Varias ambulancias llevaron a los heridos a hospitales cerca del campamento de Ein el-Hilweh, en la ciudad portuaria de Sidón. La agencia de noticias estatal reportó que cuatro personas murieron desde que los combates comenzaron el viernes.

Combatientes con fusiles automáticos y lanzagranadas montados en camionetas estaban enfrentados dentro del campamento.

La violencia se extendió fuera de los límites del campamento y las autoridades libanesas cerraron la carretera que conecta la ciudad con el sur del país. El hospital del gobierno en Sidón fue alcanzado por un cohete.

Representantes de las mayores facciones palestinas, incluso Fatah, ordenaron al líder islamista Bilal Badr y a sus seguidores que se entreguen a las autoridades o que de lo contrario sufrirán consecuencias graves. Los grupos radicales en el campamento regularmente tienen problemas con las fuerzas de seguridad palestinas por esconder a fugitivos de la justicia libanesa. Según un acuerdo con la Organización de Liberación de Palestina, las fuerzas libanesas de seguridad no están autorizadas a ingresar al campamento.

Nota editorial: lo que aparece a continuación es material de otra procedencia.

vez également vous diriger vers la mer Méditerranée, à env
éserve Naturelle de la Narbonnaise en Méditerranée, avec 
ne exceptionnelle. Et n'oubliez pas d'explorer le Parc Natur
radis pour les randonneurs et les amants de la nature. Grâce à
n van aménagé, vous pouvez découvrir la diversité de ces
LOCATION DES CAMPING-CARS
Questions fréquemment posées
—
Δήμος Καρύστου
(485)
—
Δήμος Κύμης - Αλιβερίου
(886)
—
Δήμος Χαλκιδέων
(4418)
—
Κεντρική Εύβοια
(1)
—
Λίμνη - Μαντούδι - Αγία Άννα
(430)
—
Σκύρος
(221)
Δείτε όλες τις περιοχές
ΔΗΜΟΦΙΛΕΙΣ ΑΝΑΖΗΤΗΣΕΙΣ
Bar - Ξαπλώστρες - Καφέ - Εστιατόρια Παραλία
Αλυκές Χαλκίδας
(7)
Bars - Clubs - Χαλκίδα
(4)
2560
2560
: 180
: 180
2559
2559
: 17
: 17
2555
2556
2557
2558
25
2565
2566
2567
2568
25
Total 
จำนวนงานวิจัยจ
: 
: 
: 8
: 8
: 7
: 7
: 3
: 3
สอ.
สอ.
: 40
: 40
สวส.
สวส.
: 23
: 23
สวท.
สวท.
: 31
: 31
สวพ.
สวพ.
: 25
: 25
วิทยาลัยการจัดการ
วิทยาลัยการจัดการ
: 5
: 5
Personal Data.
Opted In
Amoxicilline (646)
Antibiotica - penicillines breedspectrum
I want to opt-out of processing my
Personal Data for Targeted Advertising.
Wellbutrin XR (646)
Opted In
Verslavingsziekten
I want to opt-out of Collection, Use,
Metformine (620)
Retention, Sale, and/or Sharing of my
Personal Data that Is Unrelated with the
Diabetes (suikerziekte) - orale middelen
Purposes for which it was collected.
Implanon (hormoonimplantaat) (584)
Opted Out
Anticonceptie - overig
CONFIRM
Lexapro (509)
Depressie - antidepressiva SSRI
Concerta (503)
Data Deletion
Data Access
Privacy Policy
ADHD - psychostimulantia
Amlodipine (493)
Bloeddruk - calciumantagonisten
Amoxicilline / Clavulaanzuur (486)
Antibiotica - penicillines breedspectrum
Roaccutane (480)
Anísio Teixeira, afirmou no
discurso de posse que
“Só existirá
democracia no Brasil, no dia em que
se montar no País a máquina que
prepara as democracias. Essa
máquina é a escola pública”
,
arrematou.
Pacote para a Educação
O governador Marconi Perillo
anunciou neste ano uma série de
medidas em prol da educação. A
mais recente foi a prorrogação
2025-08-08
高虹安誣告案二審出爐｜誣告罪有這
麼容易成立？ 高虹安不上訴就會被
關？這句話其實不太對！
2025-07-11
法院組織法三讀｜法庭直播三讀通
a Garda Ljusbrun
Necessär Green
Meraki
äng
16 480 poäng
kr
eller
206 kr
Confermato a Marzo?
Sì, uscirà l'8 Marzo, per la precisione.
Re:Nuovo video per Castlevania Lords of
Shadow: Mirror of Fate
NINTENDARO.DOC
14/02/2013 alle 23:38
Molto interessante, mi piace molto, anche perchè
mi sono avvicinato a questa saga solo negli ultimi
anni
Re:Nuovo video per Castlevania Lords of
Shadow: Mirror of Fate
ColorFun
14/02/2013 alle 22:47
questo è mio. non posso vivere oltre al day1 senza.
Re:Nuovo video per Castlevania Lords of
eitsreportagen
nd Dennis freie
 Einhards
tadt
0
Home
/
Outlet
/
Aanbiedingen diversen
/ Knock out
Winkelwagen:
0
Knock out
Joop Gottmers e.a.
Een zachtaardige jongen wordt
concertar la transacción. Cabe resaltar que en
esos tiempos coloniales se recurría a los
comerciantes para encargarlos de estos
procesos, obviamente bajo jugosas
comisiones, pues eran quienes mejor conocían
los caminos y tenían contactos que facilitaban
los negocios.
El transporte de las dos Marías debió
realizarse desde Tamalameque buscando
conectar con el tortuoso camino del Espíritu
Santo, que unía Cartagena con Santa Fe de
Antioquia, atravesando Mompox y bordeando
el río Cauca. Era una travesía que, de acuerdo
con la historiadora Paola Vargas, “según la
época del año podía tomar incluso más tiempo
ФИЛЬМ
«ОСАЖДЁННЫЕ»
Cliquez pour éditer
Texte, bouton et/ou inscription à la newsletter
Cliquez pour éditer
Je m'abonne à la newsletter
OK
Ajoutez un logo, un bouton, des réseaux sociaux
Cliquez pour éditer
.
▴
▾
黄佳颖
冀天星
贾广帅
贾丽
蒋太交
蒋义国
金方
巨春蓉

Salah al-Ali, residente del campamento, dijo que hubo daños de proyectiles fuera del campamento. "Le pedimos a Dios que se calme la situación para poder regresar a nuestras viviendas", dijo en la mezquita Musally, de Sidón, donde se había albergado.

El portavoz del Consejo de Estudiosos Palestinos en Líbano dijo que los grupos extremistas estaban emitiendo fatwas autorizando la ejecución de personas en desacuerdo con ellos.

"Eso ha creado un caso en Ein el-Hilweh", dijo el jeque Mohamad al-Muwad en su oficina en Sidón. "Esos grupos no respetan ningún otro juramento o promesa".

Los refugiados palestinos en Líbano tienen prohibido tener empleos profesionales y propiedad, además de gozar de pocos derechos legales.

La ONU dice que unas 55.000 personas viven en 55.000, que fue establecido en 1948 para albergar a desplazados por el establecimiento del estado de Israel.